It would seem natural that real estate, one of the most-talked about topics nationwide, would spawn some sort of (non-reality) TV show.
It did. Alas, that show is “Hot Properties.”
At least, that’s the general critical reception for the new ABC sitcom about four female real estate agents navigating the Manhattan market for their clients and for themselves. The latter seems to be the main bone of contention for critics writing about the month-old show that airs Fridays at 9:30 p.m. and that, according to Nielsen, drew 6.1 million viewers in its debut.
“Location is everything,” New York Times TV critic Alessandra Stanley wrote shortly before the Oct. 7 premiere. “‘Hot Properties’ tries to dazzle with high-rise glamour there are offhand references to ‘a duplex in the Ansonia’ but the series has only a hazy sense of place: it could just as easily be set in Los Angeles or Miami… It’s a very conventional, sedate sitcom about sex.”

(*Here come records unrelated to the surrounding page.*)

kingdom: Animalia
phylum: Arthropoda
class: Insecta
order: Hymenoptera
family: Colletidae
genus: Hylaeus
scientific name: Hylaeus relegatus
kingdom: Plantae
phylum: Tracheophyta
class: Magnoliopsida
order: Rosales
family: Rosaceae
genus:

Inevitably, critics drew comparisons to another show about four women in the Big Apple, but none of the comparisons were particularly favorable “Sex and the Witty? Hardly” was Newsday’s headline on a review that summed it up as “smutty.”
Warner Bros. Television, the production company behind “Hot Properties” along with Interbang, declined to comment for this story. Brokers, however, did not.
“There is nothing that would give me more pleasure than to comment on this truly third-rate sitcom,” wrote the Corcoran Group’s European sales director, Patricia Warburg Cliff, in an email to The Real Deal. “It is vulgar, inaccurate, and non-representative of 99 percent of this city’s hard-working, professional brokers, many of whom have advanced degrees and come from other respected professions. There are many interesting, quite adventuresome aspects of being a real estate broker in New York City. This sitcom captures none of them.”